> [WORK TASK]: Scan the material and copy every line in which "wheel" appears.

> [RECORDS PROVIDED]:
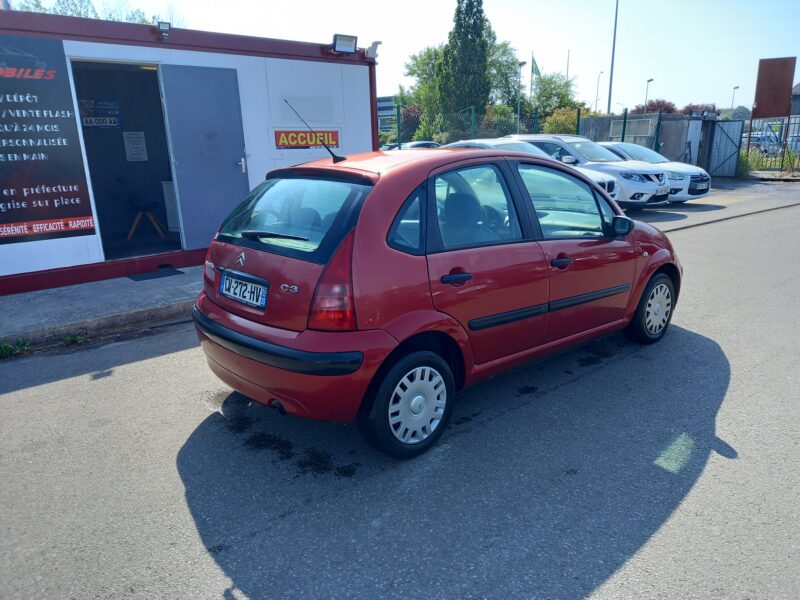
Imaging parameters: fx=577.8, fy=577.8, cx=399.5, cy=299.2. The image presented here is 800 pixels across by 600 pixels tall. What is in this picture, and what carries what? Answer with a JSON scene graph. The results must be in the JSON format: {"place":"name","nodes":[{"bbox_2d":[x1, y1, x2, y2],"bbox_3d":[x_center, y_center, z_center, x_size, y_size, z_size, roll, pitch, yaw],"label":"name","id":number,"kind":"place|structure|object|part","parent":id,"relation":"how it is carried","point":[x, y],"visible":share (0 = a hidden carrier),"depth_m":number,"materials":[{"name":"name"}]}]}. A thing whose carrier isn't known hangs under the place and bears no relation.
{"place":"outdoors","nodes":[
{"label":"outdoors","id":0,"kind":"place"},
{"bbox_2d":[0,265,202,348],"label":"pavement","id":1,"kind":"structure","parent":0,"point":[45,301],"materials":[{"name":"grey concrete"}]},
{"bbox_2d":[127,267,183,281],"bbox_3d":[-2.968,-0.307,6.977,0.621,0.019,0.529,-14,20,-39],"label":"doormat","id":2,"kind":"object","parent":1,"relation":"on","point":[168,273],"visible":0.97,"depth_m":6.89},
{"bbox_2d":[0,10,375,295],"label":"container building","id":3,"kind":"structure","parent":0,"point":[70,246],"depth_m":7.31,"materials":[{"name":"white metal"}]},
{"bbox_2d":[0,34,95,244],"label":"banner","id":4,"kind":"object","parent":3,"relation":"attached to","point":[78,195],"visible":1,"depth_m":5.83,"materials":[{"name":"black"}]},
{"bbox_2d":[79,101,120,127],"bbox_3d":[-4.125,-2.524,7.891,0.528,0.352,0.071,-14,20,-39],"label":"sign","id":5,"kind":"object","parent":3,"relation":"attached to","point":[96,118],"visible":0.77,"depth_m":7.90,"materials":[{"name":"blue"}]},
{"bbox_2d":[67,58,183,266],"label":"doorway","id":6,"kind":"structure","parent":3,"relation":"in","point":[156,190],"depth_m":7.35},
{"bbox_2d":[123,131,148,160],"bbox_3d":[-3.777,-2.168,8.256,0.291,0.427,0.122,-14,20,-39],"label":"paper notice","id":7,"kind":"object","parent":3,"relation":"attached to","point":[139,152],"visible":0.98,"depth_m":8.24,"materials":[{"name":"white paper"}]},
{"bbox_2d":[126,203,163,239],"bbox_3d":[-3.693,-1.224,8.315,0.476,0.677,0.468,-14,20,-39],"label":"stool","id":8,"kind":"object","parent":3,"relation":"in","point":[131,232],"visible":0.97,"depth_m":8.25,"materials":[{"name":"brown wood"}]},
{"bbox_2d":[156,21,170,38],"bbox_3d":[-2.672,-3.045,6.540,0.177,0.198,0.198,-14,20,-39],"label":"floodlight","id":9,"kind":"object","parent":3,"relation":"attached to","point":[163,29],"visible":0.97,"depth_m":6.50,"materials":[{"name":"black metal"}]},
{"bbox_2d":[161,179,179,230],"bbox_3d":[-2.959,-1.364,8.227,0.642,0.769,0.596,-14,20,-39],"label":"white cabinet","id":10,"kind":"object","parent":3,"relation":"in","point":[166,192],"visible":0.36,"depth_m":8.06,"materials":[{"name":"white"}]},
{"bbox_2d":[158,61,250,249],"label":"door","id":11,"kind":"structure","parent":3,"relation":"in","point":[229,170],"depth_m":6.94,"materials":[{"name":"metal"}]},
{"bbox_2d":[274,128,339,149],"bbox_3d":[-1.263,-2.194,7.901,0.993,0.292,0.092,-14,20,-39],"label":"sign","id":12,"kind":"object","parent":3,"relation":"attached to","point":[307,142],"visible":0.92,"depth_m":7.86,"materials":[{"name":"red plastic"}]},
{"bbox_2d":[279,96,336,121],"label":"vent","id":13,"kind":"object","parent":3,"relation":"in","point":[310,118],"visible":0.94,"depth_m":8.03,"materials":[{"name":"metal"}]},
{"bbox_2d":[332,34,356,54],"bbox_3d":[-0.767,-3.475,7.897,0.424,0.237,0.300,-14,20,-39],"label":"floodlight","id":14,"kind":"object","parent":3,"relation":"attached to","point":[346,44],"visible":0.96,"depth_m":7.86,"materials":[{"name":"black metal"}]},
{"bbox_2d":[365,40,381,57],"bbox_3d":[-0.392,-3.661,8.453,0.216,0.237,0.241,-14,20,-39],"label":"security camera","id":15,"kind":"object","parent":3,"relation":"attached to","point":[371,49],"visible":0.89,"depth_m":8.42,"materials":[{"name":"white"}]},
{"bbox_2d":[377,95,397,131],"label":"distant building","id":16,"kind":"structure","parent":0,"point":[388,100],"materials":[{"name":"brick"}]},
{"bbox_2d":[0,184,798,599],"label":"road","id":17,"kind":"structure","parent":0,"point":[295,516],"materials":[{"name":"grey asphalt"}]},
{"bbox_2d":[0,338,31,357],"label":"weed","id":18,"kind":"object","parent":17,"relation":"on","point":[5,350],"visible":0.88,"depth_m":4.67,"materials":[{"name":"green plant"}]},
{"bbox_2d":[60,332,87,345],"bbox_3d":[-2.801,0.335,4.925,0.286,0.112,0.302,-14,20,-39],"label":"weed","id":19,"kind":"object","parent":17,"relation":"on","point":[67,338],"visible":0.7,"depth_m":4.92,"materials":[{"name":"green plant"}]},
{"bbox_2d":[191,142,684,456],"bbox_3d":[0.534,-0.356,4.288,4.035,1.526,1.687,-14,20,-39],"label":"red car","id":20,"kind":"object","parent":17,"relation":"on","point":[370,197],"visible":0.98,"depth_m":3.21,"materials":[{"name":"red metal"}]},
{"bbox_2d":[220,270,268,308],"bbox_3d":[-0.944,-0.054,3.452,0.088,0.167,0.488,-14,20,-39],"label":"license plate","id":21,"kind":"object","parent":20,"relation":"attached to","point":[232,281],"visible":0.98,"depth_m":3.41,"materials":[{"name":"white plastic"}]},
{"bbox_2d":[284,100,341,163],"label":"car antenna","id":22,"kind":"object","parent":20,"relation":"attached to","point":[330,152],"visible":0.99,"depth_m":4.35,"materials":[{"name":"black metal"}]},
{"label":"tail light","id":23,"kind":"part","parent":20,"relation":"part of","materials":[{"name":"red plastic"}]},
{"label":"wheel","id":24,"kind":"part","parent":20,"relation":"part of","materials":[{"name":"black rubber"}]},
{"label":"quarter window","id":25,"kind":"part","parent":20,"relation":"part of","materials":[{"name":"glass"}]},
{"label":"door handle","id":26,"kind":"part","parent":20,"relation":"part of","materials":[{"name":"black plastic"}]},
{"label":"door window","id":27,"kind":"part","parent":20,"relation":"part of","materials":[{"name":"glass"}]},
{"label":"front door handle","id":28,"kind":"part","parent":20,"relation":"part of","materials":[{"name":"black plastic"}]},
{"label":"front door window","id":29,"kind":"part","parent":20,"relation":"part of","materials":[{"name":"clear glass"}]},
{"label":"mirror","id":30,"kind":"part","parent":20,"relation":"part of","materials":[{"name":"black mirror"}]},
{"label":"wheel","id":31,"kind":"part","parent":20,"relation":"part of","materials":[{"name":"black rubber"}]},
{"bbox_2d":[443,139,618,199],"bbox_3d":[1.898,-2.311,11.095,1.763,1.414,4.194,-14,20,-39],"label":"white car","id":32,"kind":"object","parent":17,"relation":"on","point":[501,143],"visible":0.08,"depth_m":10.63,"materials":[{"name":"metal"}]},
{"bbox_2d":[510,134,667,208],"bbox_3d":[3.802,-2.901,13.165,1.708,1.558,4.157,-14,20,-39],"label":"white car","id":33,"kind":"object","parent":17,"relation":"on","point":[653,189],"visible":0.53,"depth_m":11.94,"materials":[{"name":"metal"}]},
{"bbox_2d":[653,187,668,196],"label":"license plate","id":34,"kind":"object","parent":33,"relation":"attached to","point":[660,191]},
{"bbox_2d":[597,141,712,203],"bbox_3d":[5.263,-3.104,14.046,1.734,1.376,3.973,-14,20,-39],"label":"white car","id":35,"kind":"object","parent":17,"relation":"on","point":[689,170],"visible":0.39,"depth_m":12.94,"materials":[{"name":"metal"}]},
{"bbox_2d":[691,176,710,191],"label":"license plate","id":36,"kind":"object","parent":35,"relation":"attached to","point":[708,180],"visible":0.96,"depth_m":12.40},
{"bbox_2d":[6,0,799,111],"label":"sky","id":37,"kind":"structure","parent":0,"point":[645,61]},
{"bbox_2d":[577,112,713,166],"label":"concrete wall","id":38,"kind":"structure","parent":0,"point":[641,116],"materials":[{"name":"grey"}]},
{"bbox_2d":[611,117,652,141],"bbox_3d":[8.435,-6.126,21.092,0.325,0.895,1.445,-14,20,-39],"label":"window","id":39,"kind":"structure","parent":38,"relation":"in","point":[628,128],"depth_m":20.92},
{"bbox_2d":[707,119,744,176],"bbox_3d":[11.576,-5.424,20.693,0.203,2.038,1.730,-5,16,-14],"label":"metal gate","id":40,"kind":"structure","parent":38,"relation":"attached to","point":[721,131],"depth_m":20.63,"materials":[{"name":"grey metal"}]},
{"bbox_2d":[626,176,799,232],"label":"parking lot","id":41,"kind":"structure","parent":0,"point":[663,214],"materials":[{"name":"grey asphalt"}]},
{"bbox_2d":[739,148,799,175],"label":"grass","id":42,"kind":"structure","parent":0,"point":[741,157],"visible":0.46,"materials":[{"name":"green plant"}]},
{"bbox_2d":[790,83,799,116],"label":"house","id":43,"kind":"structure","parent":0,"point":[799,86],"materials":[{"name":"grey brick"}]},
{"label":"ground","id":44,"kind":"structure","parent":0},
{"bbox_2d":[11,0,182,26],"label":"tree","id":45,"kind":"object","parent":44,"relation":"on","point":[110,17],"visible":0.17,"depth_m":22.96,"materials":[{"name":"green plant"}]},
{"bbox_2d":[381,140,439,150],"bbox_3d":[0.441,-5.710,23.811,4.875,1.537,1.914,-14,20,-39],"label":"parked car","id":46,"kind":"object","parent":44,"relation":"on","point":[423,143],"visible":0.19,"depth_m":23.18,"materials":[{"name":"metal"}]},
{"bbox_2d":[397,104,423,143],"bbox_3d":[0.797,-9.827,34.745,2.528,3.708,2.559,-14,20,-39],"label":"shrub","id":47,"kind":"object","parent":44,"relation":"on","point":[406,113],"visible":0.53,"depth_m":34.01,"materials":[{"name":"green plant"}]},
{"bbox_2d":[398,43,444,136],"bbox_3d":[2.476,-14.258,41.612,5.454,7.463,5.493,-14,20,-39],"label":"tree","id":48,"kind":"object","parent":44,"relation":"on","point":[414,69],"visible":0.57,"depth_m":40.38,"materials":[{"name":"green plant"}]},
{"bbox_2d":[438,0,491,117],"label":"conifer tree","id":49,"kind":"object","parent":44,"relation":"on","point":[469,5],"visible":0.85,"depth_m":32.20,"materials":[{"name":"green plant"}]},
{"bbox_2d":[480,104,517,137],"bbox_3d":[5.261,-9.022,31.720,2.988,3.279,2.947,-14,20,-39],"label":"shrub","id":50,"kind":"object","parent":44,"relation":"on","point":[494,116],"visible":0.55,"depth_m":30.79,"materials":[{"name":"green plant"}]},
{"bbox_2d":[484,37,521,108],"bbox_3d":[7.005,-15.893,44.993,5.817,8.484,5.871,-14,20,-39],"label":"tree","id":51,"kind":"object","parent":44,"relation":"on","point":[504,74],"visible":0.54,"depth_m":43.62,"materials":[{"name":"green plant"}]},
{"bbox_2d":[516,61,526,130],"bbox_3d":[6.937,-10.577,33.458,0.526,5.843,0.679,-14,20,-39],"label":"street lamp","id":52,"kind":"object","parent":44,"relation":"on","point":[520,64],"visible":0.72,"depth_m":33.18,"materials":[{"name":"grey metal"}]},
{"bbox_2d":[529,53,535,107],"bbox_3d":[8.887,-13.465,39.176,0.252,6.043,0.279,-14,20,-39],"label":"flagpole","id":53,"kind":"object","parent":44,"relation":"on","point":[532,71],"visible":0.61,"depth_m":38.80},
{"bbox_2d":[531,55,539,79],"bbox_3d":[8.938,-15.183,38.026,0.417,1.832,0.489,-14,20,-39],"label":"flag","id":54,"kind":"object","parent":53,"relation":"attached to","point":[537,69],"visible":0.83,"depth_m":38.01,"materials":[{"name":"green fabric"}]},
{"bbox_2d":[384,104,683,157],"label":"wire fence","id":55,"kind":"object","parent":44,"relation":"on","point":[578,115],"visible":0.38,"depth_m":18.72,"materials":[{"name":"green metal"}]},
{"bbox_2d":[529,72,580,118],"bbox_3d":[11.412,-13.997,43.426,4.862,5.952,4.760,-14,20,-39],"label":"tree","id":56,"kind":"object","parent":44,"relation":"on","point":[563,86],"visible":0.7,"depth_m":42.47,"materials":[{"name":"green plant"}]},
{"bbox_2d":[543,106,583,134],"bbox_3d":[8.222,-8.023,28.515,2.640,2.760,2.558,-14,20,-39],"label":"shrub","id":57,"kind":"object","parent":44,"relation":"on","point":[563,121],"visible":0.48,"depth_m":27.83,"materials":[{"name":"green plant"}]},
{"bbox_2d":[565,49,570,82],"bbox_3d":[13.655,-16.502,47.612,0.224,7.703,0.223,-14,20,-39],"label":"flagpole","id":58,"kind":"object","parent":44,"relation":"on","point":[567,71],"visible":0.42,"depth_m":46.87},
{"bbox_2d":[594,71,603,111],"bbox_3d":[18.959,-17.737,55.437,0.703,7.519,0.798,-14,20,-39],"label":"street lamp","id":59,"kind":"object","parent":44,"relation":"on","point":[602,73],"visible":0.65,"depth_m":54.95,"materials":[{"name":"metal"}]},
{"bbox_2d":[607,0,618,116],"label":"tall pole","id":60,"kind":"object","parent":44,"relation":"on","point":[610,91],"visible":0.75,"depth_m":35.79,"materials":[{"name":"grey metal"}]},
{"bbox_2d":[644,77,653,112],"bbox_3d":[21.246,-15.568,49.937,0.635,6.411,0.681,-14,20,-39],"label":"street lamp","id":61,"kind":"object","parent":44,"relation":"on","point":[651,79],"visible":0.48,"depth_m":49.44,"materials":[{"name":"metal"}]},
{"bbox_2d":[634,100,677,114],"bbox_3d":[20.655,-13.980,46.633,4.151,3.942,4.002,-14,20,-39],"label":"shrub","id":62,"kind":"object","parent":44,"relation":"on","point":[665,108],"visible":0.38,"depth_m":45.59,"materials":[{"name":"red plant"}]},
{"bbox_2d":[683,104,716,116],"bbox_3d":[21.358,-12.078,41.371,3.310,3.679,3.677,5,17,21],"label":"shrub","id":63,"kind":"object","parent":44,"relation":"on","point":[691,110],"visible":0.33,"depth_m":40.37,"materials":[{"name":"red plant"}]},
{"bbox_2d":[730,85,738,114],"bbox_3d":[31.772,-16.959,55.518,0.821,6.473,0.583,-14,20,-39],"label":"street lamp","id":64,"kind":"object","parent":44,"relation":"on","point":[734,88],"visible":0.51,"depth_m":54.86,"materials":[{"name":"metal"}]},
{"bbox_2d":[735,148,755,176],"bbox_3d":[12.992,-5.168,21.931,1.301,1.163,1.140,-14,20,-39],"label":"shrub","id":65,"kind":"object","parent":44,"relation":"on","point":[741,157],"visible":0.52,"depth_m":21.75,"materials":[{"name":"green plant"}]},
{"bbox_2d":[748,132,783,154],"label":"parked car","id":66,"kind":"object","parent":44,"relation":"on","point":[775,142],"visible":0.47,"depth_m":35.13,"materials":[{"name":"metal"}]},
{"bbox_2d":[743,115,799,172],"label":"metal gate","id":67,"kind":"structure","parent":44,"relation":"on","point":[751,123],"depth_m":22.05,"materials":[{"name":"metal"}]},
{"bbox_2d":[753,56,795,118],"bbox_3d":[14.669,-7.707,22.793,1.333,3.414,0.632,6,17,24],"label":"brown sign","id":68,"kind":"object","parent":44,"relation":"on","point":[757,98],"visible":0.95,"depth_m":22.51,"materials":[{"name":"brown"}]}
]}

> [EXERCISE SOLUTION]:
{"label":"wheel","id":24,"kind":"part","parent":20,"relation":"part of","materials":[{"name":"black rubber"}]},
{"label":"wheel","id":31,"kind":"part","parent":20,"relation":"part of","materials":[{"name":"black rubber"}]},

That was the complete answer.